▶ The problem
Pick up the text on brain injury where it stops and keep writing it.

▶ Page text
There are more than 5.3 million people in the U.S. who are living with a permanent brain injury-related disability, according to the Brain Injury Association of America. Roughly 65% of injuries sustained are caused by falls or from being struck by or struck against something.
Understanding Brain Injury
A brain injury can influence everything from movement to memory and even emotions. They can happen at birth or as a result from an illness or trauma, but recovery is possible, and life with a brain injury, while challenging, can be positive and meaningful.
There are different ways to define a brain injury — they can be described as traumatic or non-traumatic, and depending on the severity of the injury, there can also be varying degrees — mild, moderate or severe.
Traumatic Brain Injuries
A traumatic brain injury (TBI) is caused by a blow to or penetration of the head, commonly caused by falls, sports injuries, car accidents, being hit on the head or an assault.
The most common type of TBI is a concussion, accounting for hundreds of thousands of hospital visits each year. Concussions can range from mild to severe and can cause life-long damage if left untreated, especially for those who suffer frequent concussions, like athletes.

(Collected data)
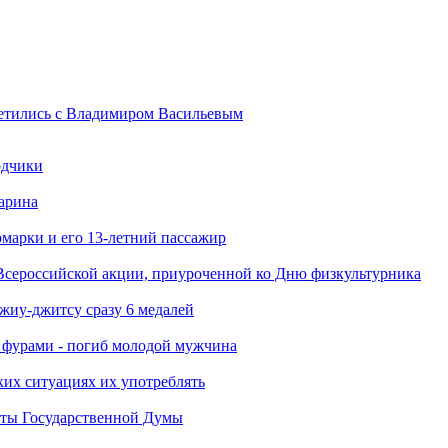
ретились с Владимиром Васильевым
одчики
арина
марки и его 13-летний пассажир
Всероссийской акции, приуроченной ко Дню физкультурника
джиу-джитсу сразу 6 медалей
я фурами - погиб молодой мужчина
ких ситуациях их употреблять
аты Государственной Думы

--

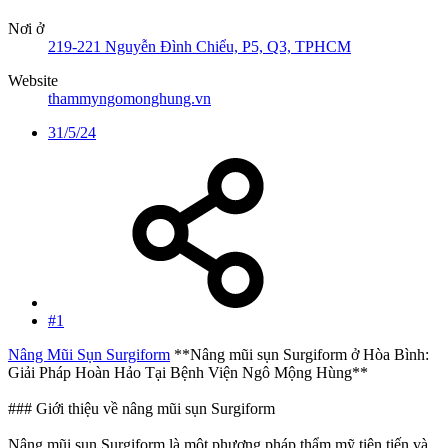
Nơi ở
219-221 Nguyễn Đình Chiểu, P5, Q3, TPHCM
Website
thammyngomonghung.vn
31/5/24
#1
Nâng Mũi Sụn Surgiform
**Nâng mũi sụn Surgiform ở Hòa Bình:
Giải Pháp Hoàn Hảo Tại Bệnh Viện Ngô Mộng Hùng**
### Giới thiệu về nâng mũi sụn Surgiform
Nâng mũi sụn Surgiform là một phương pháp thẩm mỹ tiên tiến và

---

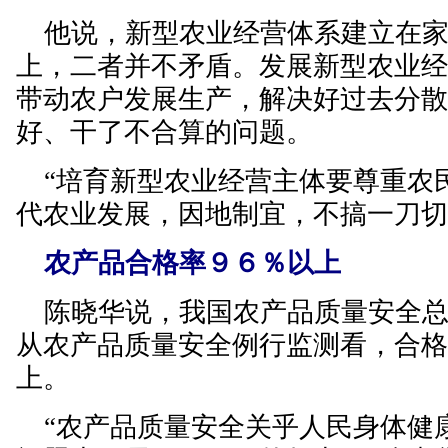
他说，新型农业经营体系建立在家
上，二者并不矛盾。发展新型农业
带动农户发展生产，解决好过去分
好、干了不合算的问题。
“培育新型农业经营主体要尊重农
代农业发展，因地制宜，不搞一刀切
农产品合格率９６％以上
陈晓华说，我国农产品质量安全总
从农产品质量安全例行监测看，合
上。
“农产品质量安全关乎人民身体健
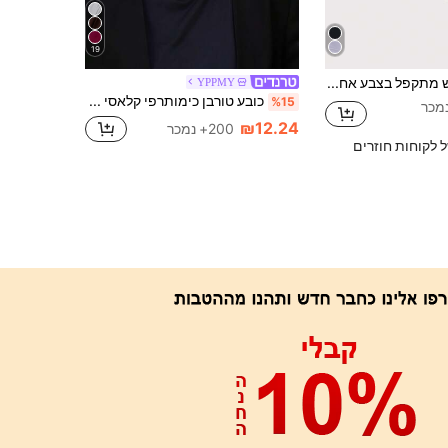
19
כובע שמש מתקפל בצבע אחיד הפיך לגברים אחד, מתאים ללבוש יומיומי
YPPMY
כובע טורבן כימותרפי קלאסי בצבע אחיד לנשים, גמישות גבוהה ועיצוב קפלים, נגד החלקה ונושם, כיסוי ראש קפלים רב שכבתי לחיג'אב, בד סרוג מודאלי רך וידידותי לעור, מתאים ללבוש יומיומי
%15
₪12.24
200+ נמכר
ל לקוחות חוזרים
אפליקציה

▶ Written answer
“Following a concussion, people should seek treatment if they had loss of consciousness and/or if they are experiencing persistent symptoms such as headaches, nausea/vomiting and confusion,” says Laura B. Ngwenya, MD, PhD, director of the Neurotrauma Center at the University of Cincinnati Gardner Neuroscience Institute and associate professor in the Department of Neurosurgery and Neurology & Rehabilitation at the UC College of Medicine.
Other common types of TBIs include:
- Diffuse axonal injury.
- Skull fractures.
- Subdural hematoma.
TBIs can cause different symptoms for different people, depending on the severity of the injury and which part of the brain was injured.